Doses de N e K no tomateiro sob estresse salino: I. Concentração de nutrientes no solo e na planta

Doses of N and K in tomato under saline stress: I. Concentration of nutrients in the soil solution and plant

Flávio F. BlancoI; Marcos V. FolegattiII; Diolino Henriques NetoIII

IEmbrapa Meio Norte, Av. Duque de Caxias 5650, CEP 64006-220, Teresina, PI. Fone: (86) 3225-1141, r.252. E-mail:flavio@cpamn.embrapa.br

IIESALQ/USP. Av. Pádua Dias, 11, CEP 13418-900, Piracicaba, SP. Fone: (19) 3429-4217. E-mail: mvfolega@carpa.ciagri.usp.br

IIIINCRA, Terezina, PI. Fone: (86) 3222-1553. E-mail: diolino.neto@tsa.incra.gov.br

RESUMO

Em geral, culturas tolerantes à salinidade geralmente apresentam maiores teores foliares de certos nutrientes, sugerindo que a adubação em culturas sensíveis poderia elevar os teores desses nutrientes nas folhas, aumentando sua tolerância aos sais. Este trabalho teve o objetivo de estudar os efeitos do N e do K na condutividade elétrica, pH e concentração de nutrientes da solução do solo e nos teores de nutrientes e prolina nas folhas do tomateiro irrigado com água salina. Os tratamentos foram compostos da combinação de três níveis de N (7,5; 15,0 e 22,5 g por planta) e de K (8, 16 e 24 gK2O por planta) aplicados via fertirrigação por gotejamento, no esquema fatorial 3 x 3, com cinco repetições, sendo que à água de irrigação foram adicionados os sais cloreto de sódio e cloreto de cálcio, para obtenção de condutividade elétrica da água de 9,5 dS m-1. As concentrações de NO3 e K na solução do solo e de N e K nas folhas do tomateiro aumentaram com as doses de N e K mas não promoveram redução dos teores de Cl nem de Na nas folhas das plantas. O aumento do teor de prolina com as doses de K e a redução de Cl/N com as doses de N, sugerem que o aumento na adubação potássica e nitrogenada pode ser benéfico para o tomateiro sob condições de salinidade moderada.

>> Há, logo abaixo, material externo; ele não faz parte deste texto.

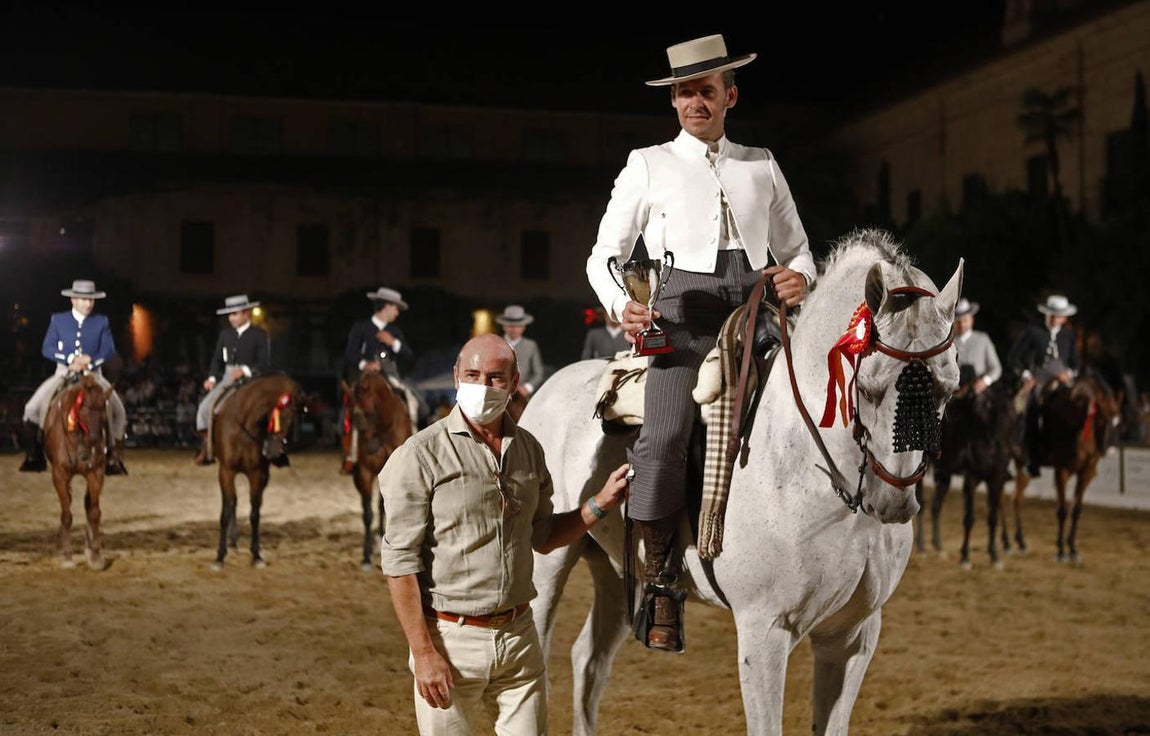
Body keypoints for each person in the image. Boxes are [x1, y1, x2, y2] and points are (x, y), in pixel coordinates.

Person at [585, 33, 816, 653]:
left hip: (754, 306)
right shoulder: (648, 163)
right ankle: (660, 581)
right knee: (662, 433)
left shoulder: (761, 162)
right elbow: (604, 253)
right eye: (684, 91)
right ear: (675, 102)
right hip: (677, 315)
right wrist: (622, 303)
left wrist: (802, 277)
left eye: (705, 90)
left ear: (729, 96)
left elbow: (797, 250)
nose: (694, 101)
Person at [379, 333, 630, 734]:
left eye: (496, 377)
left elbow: (543, 535)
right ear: (456, 377)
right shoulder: (418, 454)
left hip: (519, 641)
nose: (483, 386)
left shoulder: (529, 449)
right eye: (473, 374)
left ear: (514, 383)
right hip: (450, 641)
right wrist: (423, 652)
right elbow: (399, 564)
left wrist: (598, 503)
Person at [19, 279, 129, 475]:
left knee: (118, 412)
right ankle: (34, 454)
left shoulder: (101, 321)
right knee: (31, 408)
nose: (89, 304)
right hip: (64, 372)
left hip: (93, 375)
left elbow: (109, 349)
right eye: (85, 299)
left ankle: (113, 455)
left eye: (91, 300)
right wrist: (70, 359)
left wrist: (91, 360)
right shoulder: (58, 320)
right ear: (73, 299)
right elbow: (47, 348)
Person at [341, 286, 424, 472]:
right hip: (365, 378)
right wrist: (365, 365)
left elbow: (409, 355)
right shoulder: (360, 328)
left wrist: (393, 343)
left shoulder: (394, 331)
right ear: (386, 307)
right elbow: (350, 354)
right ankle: (350, 453)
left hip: (390, 377)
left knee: (413, 402)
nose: (397, 312)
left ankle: (413, 449)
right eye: (396, 308)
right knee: (352, 408)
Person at [1007, 293, 1080, 477]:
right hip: (1038, 379)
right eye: (1053, 314)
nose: (1056, 318)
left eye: (1060, 315)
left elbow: (1076, 364)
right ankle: (1031, 455)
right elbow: (1014, 358)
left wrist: (1068, 374)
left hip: (1062, 380)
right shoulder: (1033, 332)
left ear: (1064, 317)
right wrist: (1027, 376)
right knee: (1030, 409)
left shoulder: (1069, 335)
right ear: (1047, 314)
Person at [192, 294, 271, 465]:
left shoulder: (259, 335)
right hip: (228, 379)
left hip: (253, 380)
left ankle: (273, 448)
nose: (232, 318)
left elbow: (264, 363)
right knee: (205, 409)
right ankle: (207, 448)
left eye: (235, 314)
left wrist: (244, 371)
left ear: (246, 313)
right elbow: (217, 359)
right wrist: (212, 377)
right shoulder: (225, 335)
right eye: (230, 315)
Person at [953, 297, 1002, 394]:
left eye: (965, 320)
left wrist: (985, 381)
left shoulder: (983, 339)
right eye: (958, 321)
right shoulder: (950, 343)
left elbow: (996, 367)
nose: (962, 324)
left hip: (979, 392)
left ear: (971, 319)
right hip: (955, 393)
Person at [496, 305, 544, 400]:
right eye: (510, 325)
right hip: (498, 394)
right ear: (503, 326)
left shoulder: (531, 345)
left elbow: (539, 373)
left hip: (522, 395)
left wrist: (527, 388)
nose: (514, 329)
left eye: (518, 325)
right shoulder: (496, 343)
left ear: (523, 327)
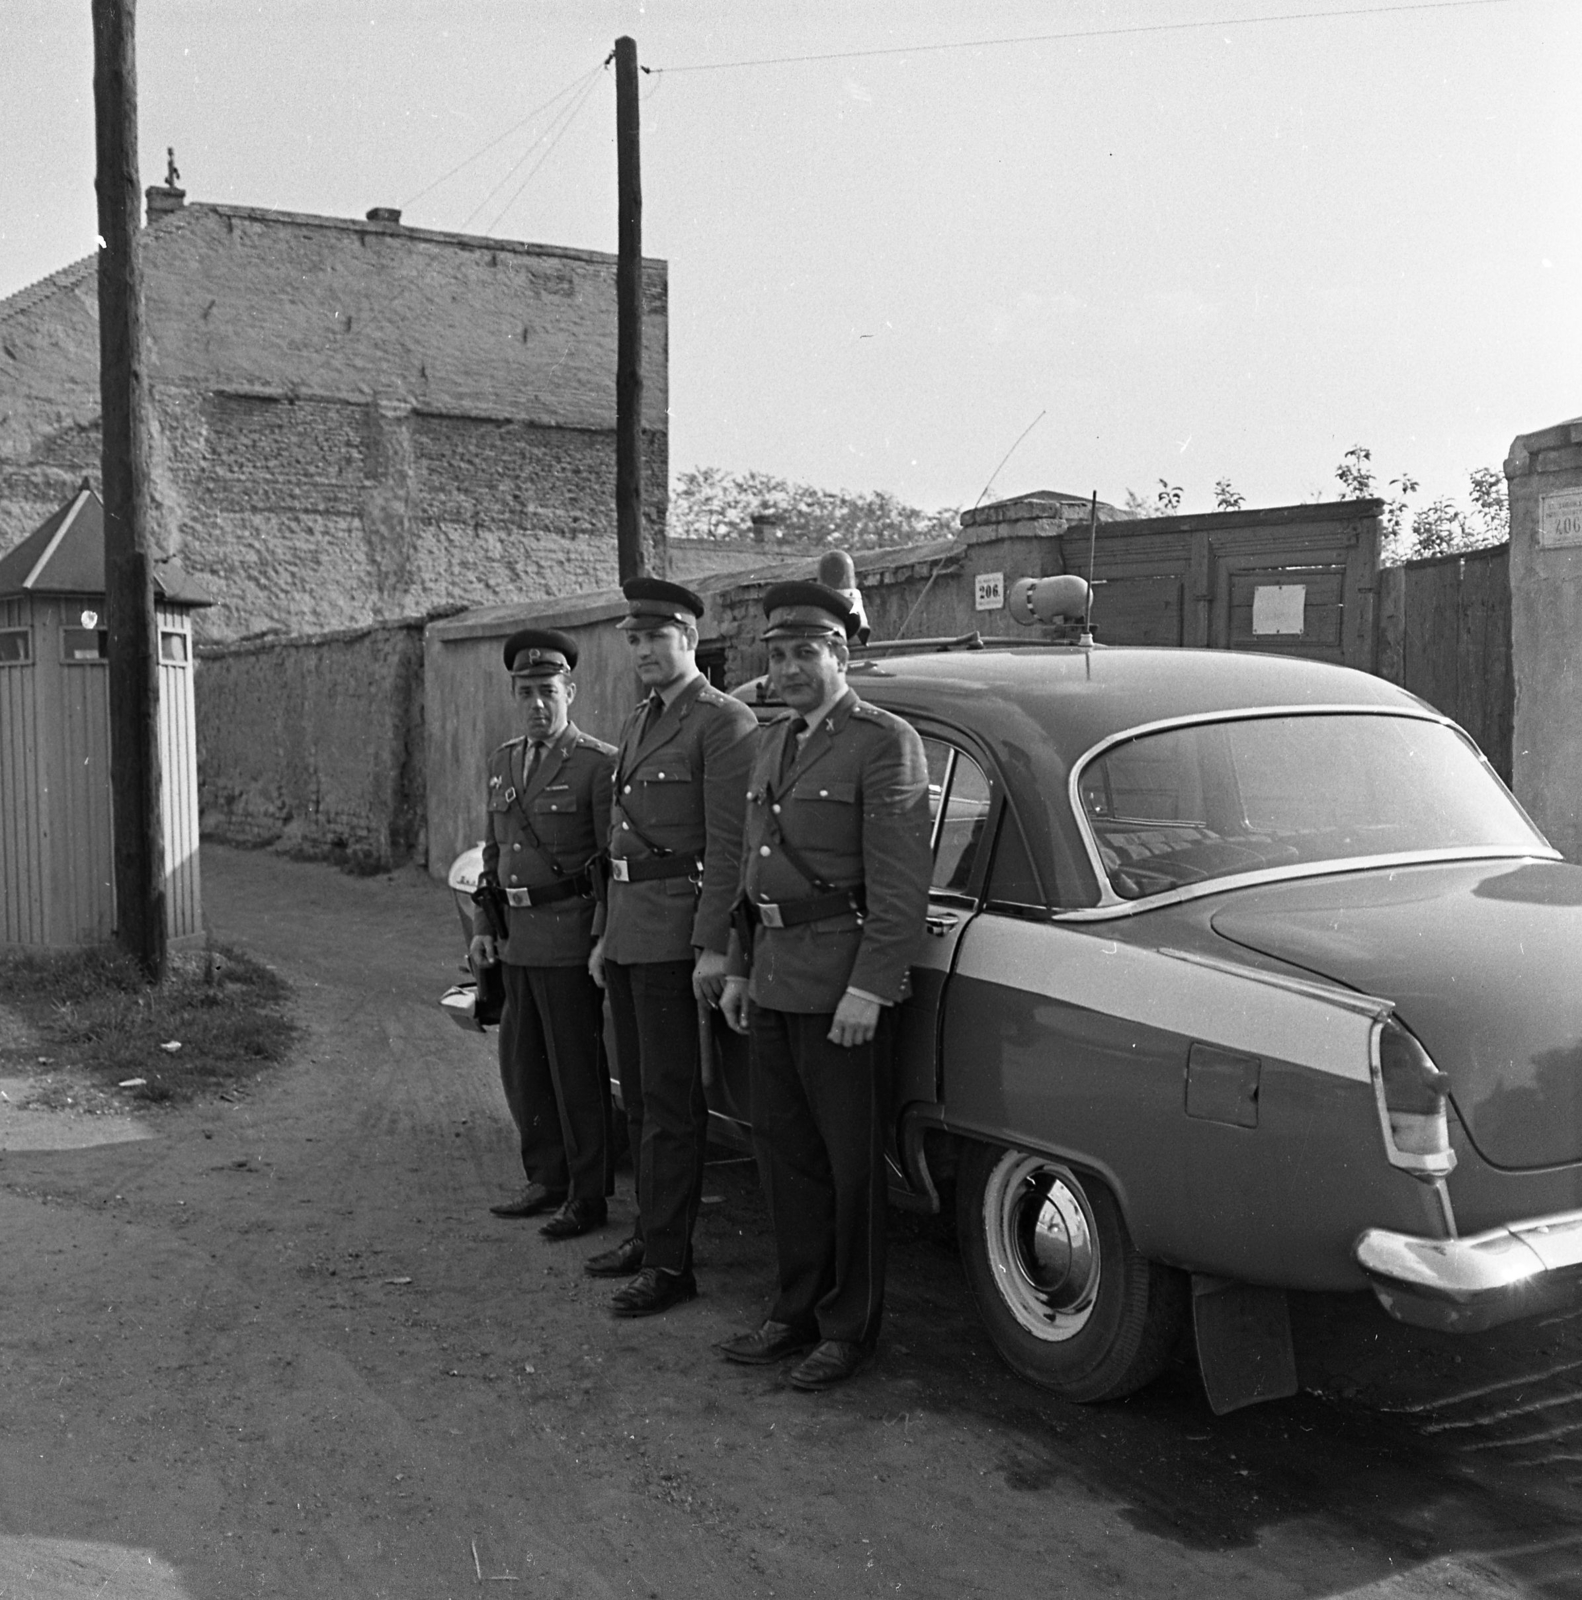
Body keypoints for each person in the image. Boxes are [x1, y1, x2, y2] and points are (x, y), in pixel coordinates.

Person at [718, 581, 931, 1390]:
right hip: (774, 980)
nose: (790, 670)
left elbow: (900, 885)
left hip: (842, 988)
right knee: (786, 1158)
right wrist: (739, 969)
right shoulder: (774, 743)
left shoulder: (884, 741)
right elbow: (751, 869)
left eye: (806, 652)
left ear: (840, 655)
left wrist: (870, 990)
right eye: (777, 657)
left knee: (849, 1167)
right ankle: (794, 1309)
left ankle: (848, 1328)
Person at [586, 577, 760, 1317]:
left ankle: (670, 1263)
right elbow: (618, 842)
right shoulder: (637, 720)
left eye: (656, 638)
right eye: (634, 639)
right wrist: (603, 936)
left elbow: (729, 846)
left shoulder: (723, 722)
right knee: (637, 1096)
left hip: (675, 933)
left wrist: (713, 946)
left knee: (670, 1102)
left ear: (689, 638)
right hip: (630, 930)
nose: (643, 651)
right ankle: (647, 1233)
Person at [471, 629, 617, 1240]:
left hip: (568, 938)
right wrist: (483, 928)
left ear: (570, 693)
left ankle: (588, 1195)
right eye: (526, 692)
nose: (537, 704)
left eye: (548, 692)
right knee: (524, 1064)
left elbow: (610, 863)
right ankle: (545, 1176)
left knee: (575, 1071)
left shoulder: (596, 764)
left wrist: (603, 939)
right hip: (516, 939)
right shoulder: (503, 761)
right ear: (514, 693)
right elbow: (494, 851)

Palavras-chave:Lycopersicon esculentum, prolina, nutrição de plantas

ABSTRACT

Crops tolerant to salinity generally present higher concentrations of some nutrients in the leaves, suggesting that the fertilization of sensitive crops could increase the contents of these nutrients in the leaves to increase the crop tolerance to salts. This work had the objective of studying the effects of N and K on electrical conductivity, pH and nutrient concentrations of soil solution and on concentration of nutrients and proline in the leaves of tomatos irrigated with saline water. The treatments were composed of the combination of three levels of N (7.5, 15.0 and 22.5 g per plant) and K (8, 16 and 24 g K2O per plant) applied by drip fertigation, in a 3 x 3 factorial scheme with five replications. Sodium chloride and calcium chloride were added to irrigation water for obtaining an electrical conductivity of 9.5 dS m-1. Concentrations of NO3 and K in soil solution and of N and K in the leaves increased with the doses of N and K, but did not promote the reduction of Cl and Na concentrations in the leaves. The increase of the proline concentration with the doses of K and the decrease of Cl/N with the doses of N suggest that over-fertilization with potassium and nitrogen fertilizers could be benefitial for tomato under moderate salinity conditions.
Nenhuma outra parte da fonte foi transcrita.